French officials quietly broke up the plot and have not released details about the intended target or the number of suspects involved. The operation largely has been overlooked since U.S., European and Saudi investigators turned their attention to the cargo plot at the end of October, when al-Qaeda in the Arabian Peninsula concealed two powerful bombs in printer cartridges.
Yet the involvement of North Africans in the French plot - which has not been previously reported - marked the first known instance in which al-Qaeda's Yemeni arm has partnered with foot soldiers from North Africa.
Counterterrorism officials described it as another sign that the Yemeni chapter - once confined to the Arabian desert - has boosted its ambitions and sophistication by drawing on a pool of international recruits. The new members come from North America, South Asia, North Africa and Europe and are lending their skills in critical areas, from making bombs to designing propaganda.
About 18 months ago, the group sent an emissary to North Africa, where he met with leaders of the local affiliate there, known as al-Qaeda in the Islamic Maghreb, according to Maj. Gen. Abdeljebbar Azzaoui, the director of intelligence and counterterrorism for the kingdom of Morocco.
Little is known about the meeting, but "he came to try to build a relationship," Azzaoui said in an interview. It didn't go well; the Yemeni representative was found decapitated in Algeria. "They didn't like anybody besides al-Qaeda in Afghanistan," Azzaoui said of the North African group.
Other counterterrorism officials, however, said that the Yemeni faction has continued to try to build contacts in North Africa because of its proximity to Europe, an effort that culminated in the plot to attack France in October.
French Interior Minister Brice Hortefeux confirmed Oct. 17 that Saudi intelligence officials had sent an urgent warning that "al-Qaeda on the Arabian Peninsula was certainly active, or expecting to be active, in Europe, especially France." He told French television: "The threat is real."

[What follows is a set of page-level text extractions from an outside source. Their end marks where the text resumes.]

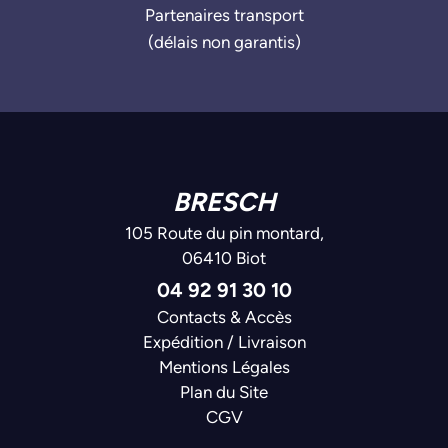
Partenaires transport
(délais non garantis)
BRESCH
105 Route du pin montard,
06410 Biot
04 92 91 30 10
Contacts & Accès
Expédition / Livraison
Mentions Légales
Plan du Site
CGV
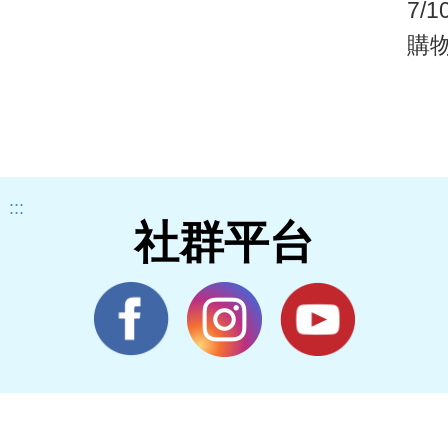
7/
購
宅
:::
社群平台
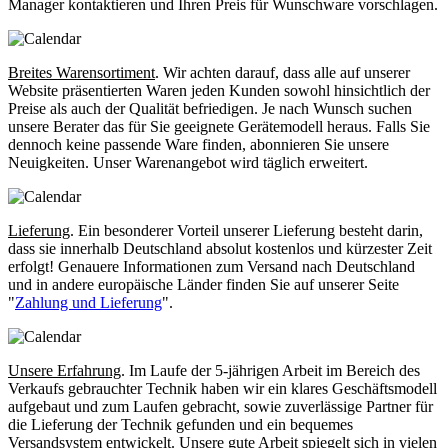
Manager kontaktieren und Ihren Preis für Wunschware vorschlagen.
Breites Warensortiment
. Wir achten darauf, dass alle auf unserer
Website präsentierten Waren jeden Kunden sowohl hinsichtlich der
Preise als auch der Qualität befriedigen. Je nach Wunsch suchen
unsere Berater das für Sie geeignete Gerätemodell heraus. Falls Sie
dennoch keine passende Ware finden, abonnieren Sie unsere
Neuigkeiten. Unser Warenangebot wird täglich erweitert.
Lieferung
. Ein besonderer Vorteil unserer Lieferung besteht darin,
dass sie innerhalb Deutschland absolut kostenlos und kürzester Zeit
erfolgt! Genauere Informationen zum Versand nach Deutschland
und in andere europäische Länder finden Sie auf unserer Seite
"
Zahlung und Lieferung
".
Unsere Erfahrung
. Im Laufe der 5-jährigen Arbeit im Bereich des
Verkaufs gebrauchter Technik haben wir ein klares Geschäftsmodell
aufgebaut und zum Laufen gebracht, sowie zuverlässige Partner für
die Lieferung der Technik gefunden und ein bequemes
Versandsystem entwickelt. Unsere gute Arbeit spiegelt sich in vielen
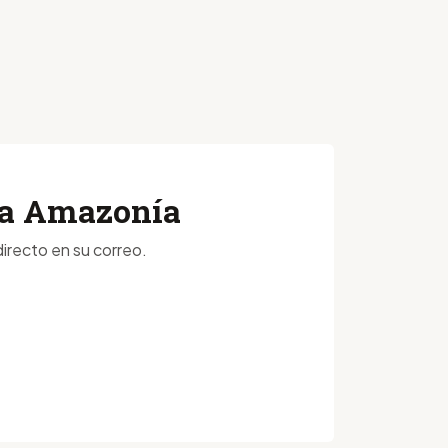
 la Amazonía
irecto en su correo.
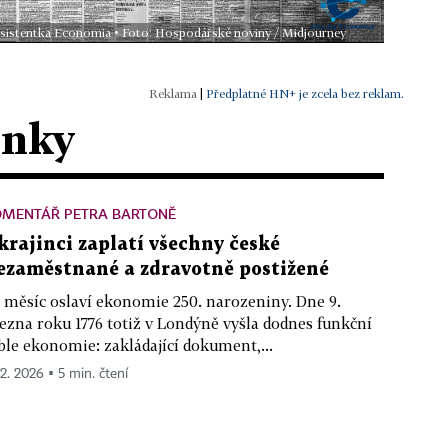
 asistentka Economia • Foto: Hospodářské noviny / Midjourney
|
Předplatné HN+ je zcela bez reklam.
ánky
OMENTÁŘ PETRA BARTONĚ
krajinci zaplatí všechny české
ezaměstnané a zdravotně postižené
 měsíc oslaví ekonomie 250. narozeniny. Dne 9.
ezna roku 1776 totiž v Londýně vyšla dodnes funkční
ble ekonomie: zakládající dokument,...
 2. 2026 ▪ 5 min. čtení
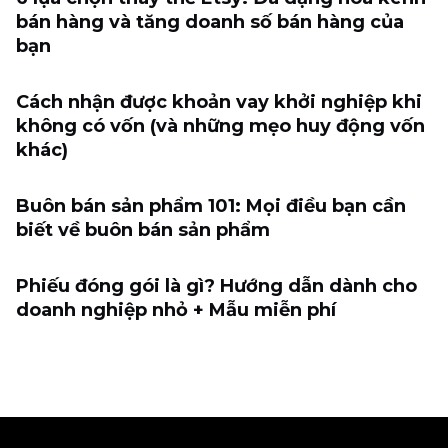
bán hàng và tăng doanh số bán hàng của
bạn
Cách nhận được khoản vay khởi nghiệp khi
không có vốn (và những mẹo huy động vốn
khác)
Buôn bán sản phẩm 101: Mọi điều bạn cần
biết về buôn bán sản phẩm
Phiếu đóng gói là gì? Hướng dẫn dành cho
doanh nghiệp nhỏ + Mẫu miễn phí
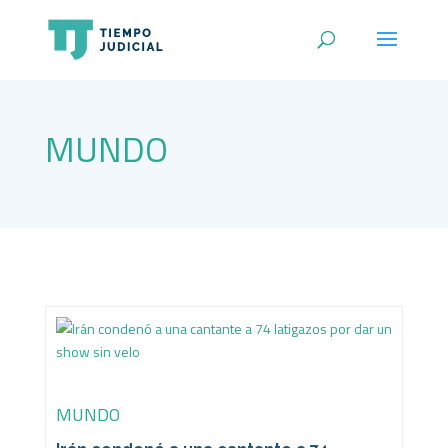
MUNDO
MUNDO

The precise number of foreign recruits active in al-Qaeda in the Arabian Peninsula is unknown, but officials said it is clearly increasing.
On Friday, Saudi officials said they had arrested 149 alleged al-Qaeda members in the past eight months. Of those, 25 were foreigners, including individuals from Africa, South Asia and other Arab countries, Saudi officials said.
British authorities say the Yemeni-based al-Qaeda group also has recently targeted their country. On Nov. 3, Home Secretary Theresa May disclosed that police had arrested a member of al-Qaeda in the Arabian Peninsula for allegedly plotting an attack in Britain.